▶ [PROMPT]: Check each line of the data below for the word "async". How many lines have it? Answer with the number alone.

▶ [THE DATA]:
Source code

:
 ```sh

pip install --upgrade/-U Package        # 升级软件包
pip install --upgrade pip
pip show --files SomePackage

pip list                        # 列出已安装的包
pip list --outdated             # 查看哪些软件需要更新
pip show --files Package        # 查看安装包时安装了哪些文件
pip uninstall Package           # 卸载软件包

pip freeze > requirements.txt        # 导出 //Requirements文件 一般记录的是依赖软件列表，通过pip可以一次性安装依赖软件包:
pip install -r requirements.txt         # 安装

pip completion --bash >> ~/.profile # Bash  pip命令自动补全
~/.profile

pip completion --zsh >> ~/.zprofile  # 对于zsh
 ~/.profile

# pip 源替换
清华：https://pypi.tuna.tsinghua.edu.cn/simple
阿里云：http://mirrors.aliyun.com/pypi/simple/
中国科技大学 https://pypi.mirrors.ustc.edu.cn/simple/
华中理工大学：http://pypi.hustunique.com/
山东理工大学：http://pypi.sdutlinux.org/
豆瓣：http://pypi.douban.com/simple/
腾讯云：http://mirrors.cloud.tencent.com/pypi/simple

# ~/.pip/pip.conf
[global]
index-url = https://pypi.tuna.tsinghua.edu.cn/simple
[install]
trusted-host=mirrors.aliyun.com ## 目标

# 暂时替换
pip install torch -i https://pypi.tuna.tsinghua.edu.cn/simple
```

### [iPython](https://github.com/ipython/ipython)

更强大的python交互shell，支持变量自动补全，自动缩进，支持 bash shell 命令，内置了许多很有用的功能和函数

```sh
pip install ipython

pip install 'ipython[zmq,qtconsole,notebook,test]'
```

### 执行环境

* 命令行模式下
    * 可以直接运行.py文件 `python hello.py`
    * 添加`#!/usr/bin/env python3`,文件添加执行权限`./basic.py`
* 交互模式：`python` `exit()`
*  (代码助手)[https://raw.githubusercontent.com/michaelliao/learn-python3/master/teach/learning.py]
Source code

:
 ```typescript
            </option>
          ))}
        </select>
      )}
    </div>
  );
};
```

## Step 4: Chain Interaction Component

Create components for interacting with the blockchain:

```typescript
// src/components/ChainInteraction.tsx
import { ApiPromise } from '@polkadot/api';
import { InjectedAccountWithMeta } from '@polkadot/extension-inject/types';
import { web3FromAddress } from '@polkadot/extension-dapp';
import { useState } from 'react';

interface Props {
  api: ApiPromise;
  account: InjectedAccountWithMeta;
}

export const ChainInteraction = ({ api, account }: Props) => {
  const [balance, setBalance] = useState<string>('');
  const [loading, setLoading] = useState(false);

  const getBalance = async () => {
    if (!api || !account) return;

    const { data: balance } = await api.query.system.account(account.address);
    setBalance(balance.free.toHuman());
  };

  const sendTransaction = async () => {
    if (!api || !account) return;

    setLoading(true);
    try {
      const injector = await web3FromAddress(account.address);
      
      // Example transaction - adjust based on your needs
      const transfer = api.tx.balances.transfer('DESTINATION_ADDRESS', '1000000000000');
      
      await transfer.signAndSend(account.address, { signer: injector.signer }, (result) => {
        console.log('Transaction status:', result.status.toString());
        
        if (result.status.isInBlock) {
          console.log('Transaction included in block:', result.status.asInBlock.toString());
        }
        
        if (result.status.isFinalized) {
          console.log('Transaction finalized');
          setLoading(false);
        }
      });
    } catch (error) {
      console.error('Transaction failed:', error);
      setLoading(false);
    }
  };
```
==
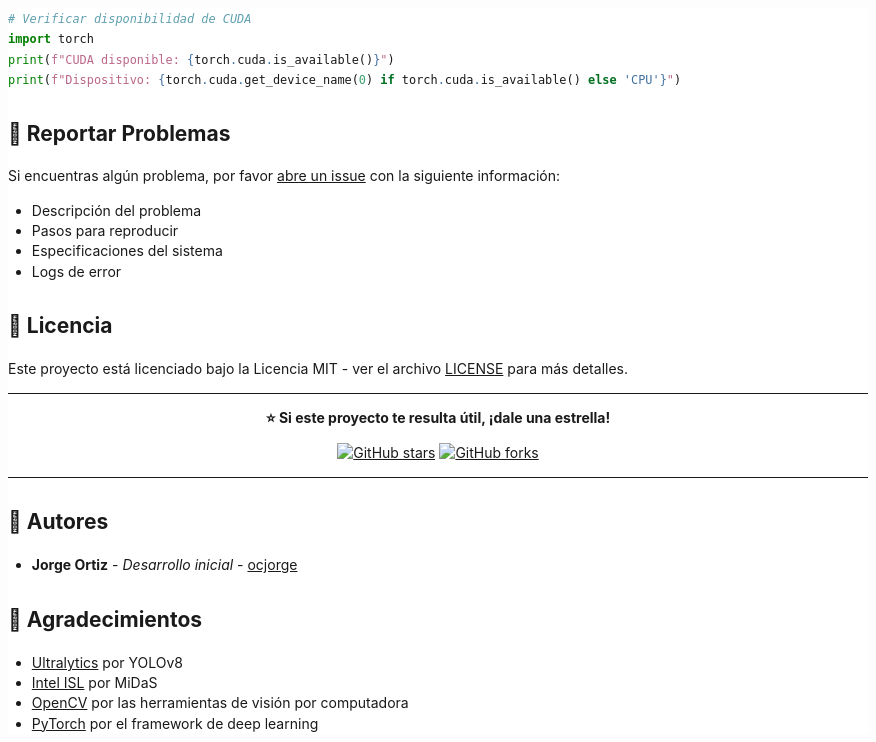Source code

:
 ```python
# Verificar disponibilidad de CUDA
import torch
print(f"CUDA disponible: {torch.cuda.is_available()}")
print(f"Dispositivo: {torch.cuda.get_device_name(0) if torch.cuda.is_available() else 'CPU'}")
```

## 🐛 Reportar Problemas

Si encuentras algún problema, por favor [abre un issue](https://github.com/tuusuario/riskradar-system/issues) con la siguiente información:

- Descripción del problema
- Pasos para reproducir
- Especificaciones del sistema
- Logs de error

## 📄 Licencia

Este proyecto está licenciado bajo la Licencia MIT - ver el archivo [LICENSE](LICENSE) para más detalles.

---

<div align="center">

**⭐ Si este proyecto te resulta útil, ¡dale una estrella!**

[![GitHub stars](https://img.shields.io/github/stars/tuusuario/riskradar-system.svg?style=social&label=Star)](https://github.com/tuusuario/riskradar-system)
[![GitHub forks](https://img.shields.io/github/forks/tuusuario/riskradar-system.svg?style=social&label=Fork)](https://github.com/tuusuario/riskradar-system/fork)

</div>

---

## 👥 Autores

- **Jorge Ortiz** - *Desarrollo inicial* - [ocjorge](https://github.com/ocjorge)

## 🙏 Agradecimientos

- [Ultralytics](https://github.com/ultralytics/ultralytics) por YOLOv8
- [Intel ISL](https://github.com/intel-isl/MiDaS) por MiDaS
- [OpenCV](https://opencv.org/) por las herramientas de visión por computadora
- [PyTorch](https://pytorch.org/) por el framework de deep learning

▶ [EXERCISE SOLUTION]: 2